Unfortunately, based on news reports in March 2011, it appears that MHM and its employees apply a very narrow interpretation of section 4.1.11b of the contract, as they believe they are only required to provide the absolute bare minimum treatment to offenders with mental disabilities while being paid over $101 million since 2007 to deliver mental health services to state prisoners. This mindset does not serve any genuine penological interest, nor does it serve the best interests of offenders or the public.
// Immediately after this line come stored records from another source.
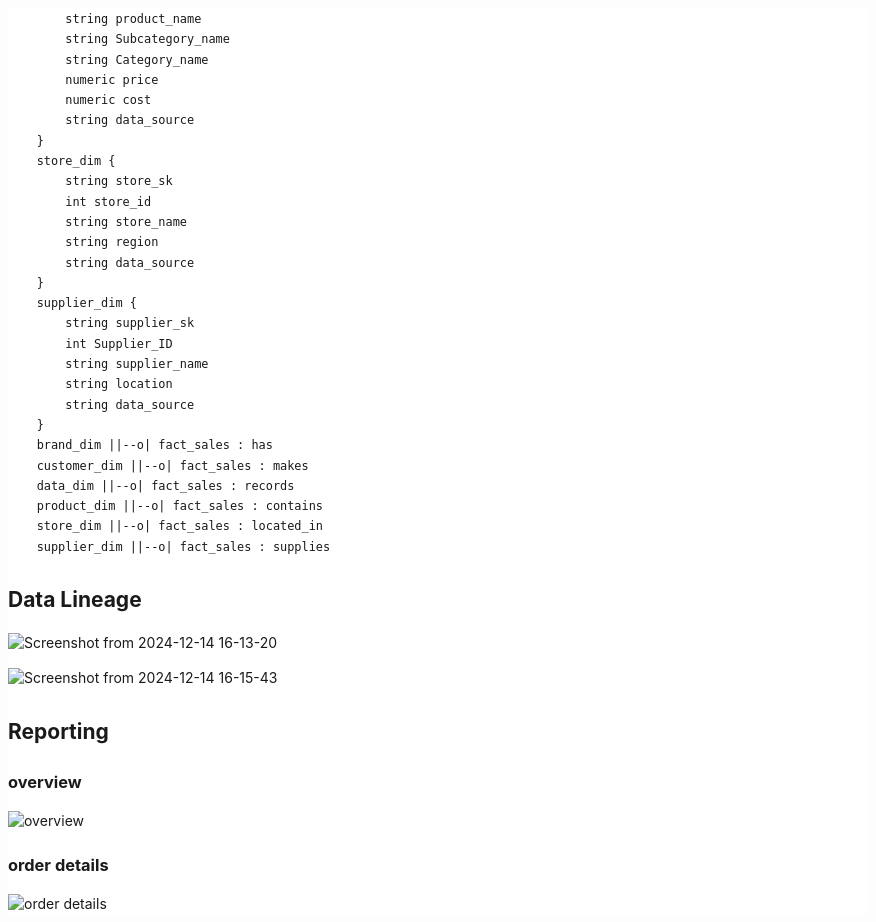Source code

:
 ```mermaid
        string product_name
        string Subcategory_name
        string Category_name
        numeric price
        numeric cost
        string data_source
    }
    store_dim {
        string store_sk
        int store_id
        string store_name
        string region
        string data_source
    }
    supplier_dim {
        string supplier_sk
        int Supplier_ID
        string supplier_name
        string location
        string data_source
    }
    brand_dim ||--o| fact_sales : has
    customer_dim ||--o| fact_sales : makes
    data_dim ||--o| fact_sales : records
    product_dim ||--o| fact_sales : contains
    store_dim ||--o| fact_sales : located_in
    supplier_dim ||--o| fact_sales : supplies
```
## Data Lineage
![Screenshot from 2024-12-14 16-13-20](https://github.com/user-attachments/assets/a035c0df-681a-4a1e-81c2-5dc2b4049363)

![Screenshot from 2024-12-14 16-15-43](https://github.com/user-attachments/assets/f753b7da-ec45-4982-bfeb-703507006f21)




## Reporting
### overview
![overview](https://github.com/user-attachments/assets/ae9de47a-25ae-4716-a479-a96f8db6a3e9)

### order details 

![order details](https://github.com/user-attachments/assets/02cdb1a9-7f69-47a5-afff-9aadf397433c)











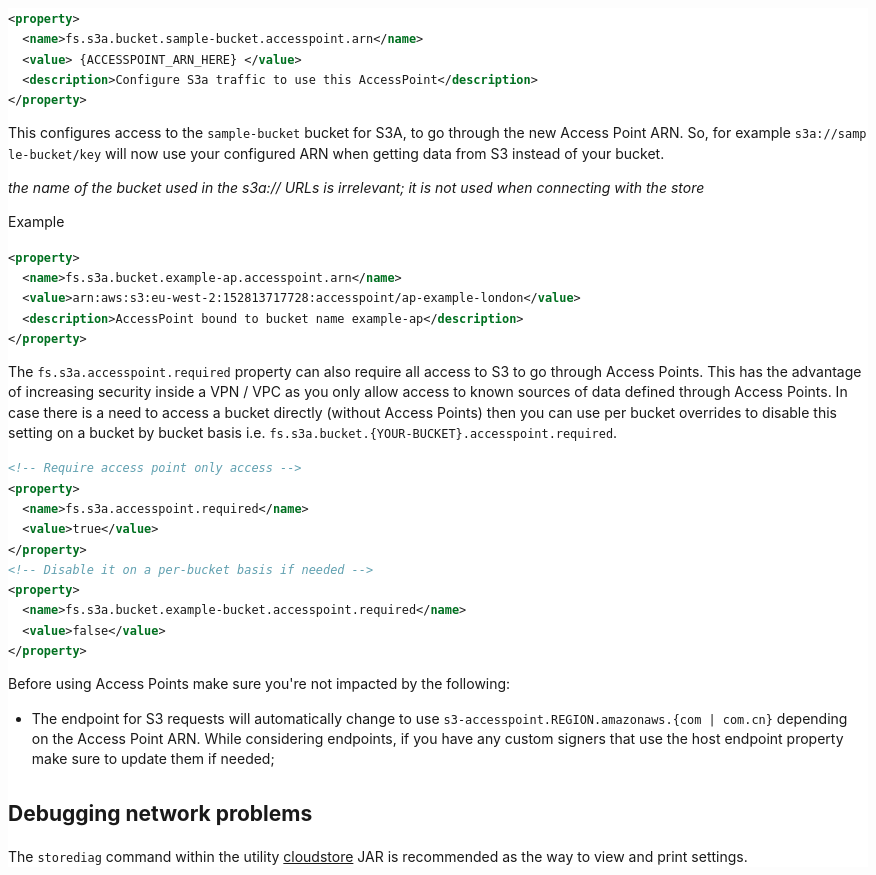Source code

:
 ```xml
<property>
  <name>fs.s3a.bucket.sample-bucket.accesspoint.arn</name>
  <value> {ACCESSPOINT_ARN_HERE} </value>
  <description>Configure S3a traffic to use this AccessPoint</description>
</property>
```

This configures access to the `sample-bucket` bucket for S3A, to go through the
new Access Point ARN. So, for example `s3a://sample-bucket/key` will now use your
configured ARN when getting data from S3 instead of your bucket.

_the name of the bucket used in the s3a:// URLs is irrelevant; it is not used when connecting with the store_

Example

```xml
<property>
  <name>fs.s3a.bucket.example-ap.accesspoint.arn</name>
  <value>arn:aws:s3:eu-west-2:152813717728:accesspoint/ap-example-london</value>
  <description>AccessPoint bound to bucket name example-ap</description>
</property>
```

The `fs.s3a.accesspoint.required` property can also require all access to S3 to go through Access
Points. This has the advantage of increasing security inside a VPN / VPC as you only allow access
to known sources of data defined through Access Points. In case there is a need to access a bucket
directly (without Access Points) then you can use per bucket overrides to disable this setting on a
bucket by bucket basis i.e. `fs.s3a.bucket.{YOUR-BUCKET}.accesspoint.required`.

```xml
<!-- Require access point only access -->
<property>
  <name>fs.s3a.accesspoint.required</name>
  <value>true</value>
</property>
<!-- Disable it on a per-bucket basis if needed -->
<property>
  <name>fs.s3a.bucket.example-bucket.accesspoint.required</name>
  <value>false</value>
</property>
```

Before using Access Points make sure you're not impacted by the following:
- The endpoint for S3 requests will automatically change to use
`s3-accesspoint.REGION.amazonaws.{com | com.cn}` depending on the Access Point ARN. While
considering endpoints, if you have any custom signers that use the host endpoint property make
sure to update them if needed;

## <a name="debugging"></a> Debugging network problems

The `storediag` command within the utility [cloudstore](https://github.com/exampleoughran/cloudstore)
JAR is recommended as the way to view and print settings.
Even if we assume for the sake of argument that section 4.1.11b allows prison mental health staff to substitute a monthly chronic care evaluation meeting in lieu of individual counseling services, it is highly improbable that an offender is going to receive effective therapeutic help if all they get is a once-a-month chronic care evaluation. Many would argue that this amounts to a temporary and ineffective band-aid solution that provides the appearance of delivering effectual mental health services without having to actually produce results.

When prisoners with mental disabilities are denied effective opportunities to access the mental health services and programs they need, they face incredible odds in terms of whether they can and will successfully reintegrate back into society. This perpetuates the vicious cycle of our criminal justice system’s revolving door, whereby prisoners with mental health problems end up being recycled through the system over and over again.

It is not that judges, legislators, prison administrators and mental health personnel are oblivious to the fact that offenders with mental disabilities are not being provided necessary mental health services and programs while incarcerated; indeed, many openly admit this is the case. Rather, it is indifference to this situation that continues the trend of using jails and prisons as de facto mental institutions, to the detriment of prisoners with mental health problems.

Christopher Cross, M.A., R.D.S.P. is a court-appointed legal guardian of an adult prisoner incarcerated in Missouri’s prison system. He provided this article exclusively for Prison Legal News.